Since the central problem of concurrency is the conflict between sharing and mutation, the solution is to control these two aspects of programming. We can do mutation to our heart’s content as long as there’s no sharing. For instance, we can mutate local variables; or we can ensure unique ownership by making deep copies, using move semantics, or by employing unique_ptrs. Unique ownership plays very important role in message passing, allowing large amounts of data to be passed cheaply between threads.

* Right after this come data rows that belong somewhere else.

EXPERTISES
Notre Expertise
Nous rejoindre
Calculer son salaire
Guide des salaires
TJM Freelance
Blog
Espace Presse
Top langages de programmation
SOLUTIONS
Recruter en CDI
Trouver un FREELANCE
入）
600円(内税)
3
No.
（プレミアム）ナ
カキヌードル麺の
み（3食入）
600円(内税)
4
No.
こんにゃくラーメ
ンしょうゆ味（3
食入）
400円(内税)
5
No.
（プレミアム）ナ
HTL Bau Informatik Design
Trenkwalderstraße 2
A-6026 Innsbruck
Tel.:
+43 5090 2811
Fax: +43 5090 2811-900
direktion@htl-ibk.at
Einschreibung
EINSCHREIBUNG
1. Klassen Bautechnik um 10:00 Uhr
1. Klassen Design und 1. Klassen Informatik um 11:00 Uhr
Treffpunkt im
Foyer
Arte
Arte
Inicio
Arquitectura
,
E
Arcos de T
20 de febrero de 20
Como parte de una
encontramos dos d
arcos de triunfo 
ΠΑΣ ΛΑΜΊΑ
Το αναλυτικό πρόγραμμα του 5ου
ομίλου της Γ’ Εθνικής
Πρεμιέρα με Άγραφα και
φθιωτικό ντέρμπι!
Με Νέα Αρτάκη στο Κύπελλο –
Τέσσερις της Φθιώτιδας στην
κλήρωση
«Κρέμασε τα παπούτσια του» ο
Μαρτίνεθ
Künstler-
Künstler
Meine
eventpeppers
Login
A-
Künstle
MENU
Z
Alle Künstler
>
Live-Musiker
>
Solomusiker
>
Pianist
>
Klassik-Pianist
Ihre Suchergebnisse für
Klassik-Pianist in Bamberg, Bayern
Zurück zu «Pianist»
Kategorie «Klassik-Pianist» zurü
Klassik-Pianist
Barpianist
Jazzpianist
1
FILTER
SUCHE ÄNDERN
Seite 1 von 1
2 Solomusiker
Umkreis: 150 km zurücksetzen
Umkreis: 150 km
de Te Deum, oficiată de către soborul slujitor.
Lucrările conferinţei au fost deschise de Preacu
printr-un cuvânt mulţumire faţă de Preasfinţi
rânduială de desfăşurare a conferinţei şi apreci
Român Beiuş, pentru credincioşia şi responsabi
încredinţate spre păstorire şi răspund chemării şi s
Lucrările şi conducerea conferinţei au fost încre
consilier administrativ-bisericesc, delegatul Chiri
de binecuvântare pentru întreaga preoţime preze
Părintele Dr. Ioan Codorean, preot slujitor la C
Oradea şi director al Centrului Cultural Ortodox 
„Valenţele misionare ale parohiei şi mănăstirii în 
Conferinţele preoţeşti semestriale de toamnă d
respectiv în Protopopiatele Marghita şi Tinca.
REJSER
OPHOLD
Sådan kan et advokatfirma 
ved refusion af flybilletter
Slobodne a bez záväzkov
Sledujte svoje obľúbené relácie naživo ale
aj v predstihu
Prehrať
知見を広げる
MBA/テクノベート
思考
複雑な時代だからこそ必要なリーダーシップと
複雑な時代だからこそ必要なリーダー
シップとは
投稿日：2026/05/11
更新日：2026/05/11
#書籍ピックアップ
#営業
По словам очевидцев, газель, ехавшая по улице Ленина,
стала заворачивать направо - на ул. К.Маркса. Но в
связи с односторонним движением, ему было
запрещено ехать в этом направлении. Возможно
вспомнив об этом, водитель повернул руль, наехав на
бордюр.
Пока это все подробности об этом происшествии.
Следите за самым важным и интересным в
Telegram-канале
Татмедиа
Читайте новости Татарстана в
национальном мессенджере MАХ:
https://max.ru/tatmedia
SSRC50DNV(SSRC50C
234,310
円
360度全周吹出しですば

However, the key to multicore programming is controlling mutation. This is why functional languages have been steadily gaining ground in concurrency and parallelism. In a nutshell, functional programmers have found a way to program using what, to all intents and purposes, looks like immutable data. An imperative programmer, when faced with immutability, is as confused as a barbecue cook in a vegetarian kitchen. And the truth is that virtually all data structures from the C++ standard library are unsuitable for this kind of programming — the standard vector being the worst offender. A continuous slab of memory is perfect for random or sequential access, but the moment mutation is involved, you can’t share it between threads. Of course, you can use a mutex to lock the whole vector every time you access it, but as I explained already, you can forget about performance and composability of such a solution.

The trick with functional data structures is that they appear immutable, and therefore require no synchronization when accessed from multiple threads. Mutation is replaced by construction: you construct a new object that’s a clone of the source object but with the requested modification in place. Obviously, if you tried to do this with a vector, you’d end up with a lot of copying. But functional data structures are designed for maximum sharing of representation. So a clone of a functional object will share most of its data with the original, and only record a small delta. The sharing is totally transparent since the originals are guaranteed to be immutable.

A singly-linked list is a classical, if not somewhat trivial, example of such a data structure. Adding an element to the front of a list requires only the creation of a single node to store the new value and a pointer to the original (immutable) list. There are also many tree-like data structures that are logarithmically cheap to clone-mutate (red-black trees, leftist heaps). Parallel algorithms are easy to implement with functional data structures, since the programmer doesn’t have to worry about synchronization.

Functional data structures, also known as “persistent” data structures, are naturally composable. This follows from the composability of immutable data — you can build larger immutable objects from smaller immutable objects. But there’s more to it: This new way of mutating by construction also composes well. A composite persistent object can be clone-mutated by clone-mutating only the objects on the path to the mutation; everything else can be safely shared.

Concurrency also introduces nonstandard flows of control. In general, things don’t progress sequentially. Programmers have to deal with inversion of control, jumping from handler to handler, keeping track of shared mutable state, etc. Again, in functional programming this is nothing unusual. Functions are first class citizens and they can be composed in many ways. A handler is nothing but a continuation in the continuation passing style. Continuations do compose, albeit in ways that are not familiar to imperative programmers. Functional programmers have a powerful compositional tool called a monad that, among other things, can linearize inverted flow of control. The design of libraries for concurrent programming makes much more sense once you understand that.

A paradigm shift towards functional programming is unavoidable and I’m glad to report that there’s a growing awareness of that new trend among C++ programmers. I used to be the odd guy talking about Haskell and monads at C++ meetings and conferences. This is no longer so. There was a sea change at this year’s C++Now. The cool kids were all talking about functional programming, and the presentation “Functional Data Structures in C++” earned me the most inspiring session award. I take it as a sign that the C++ community is ready for a big change.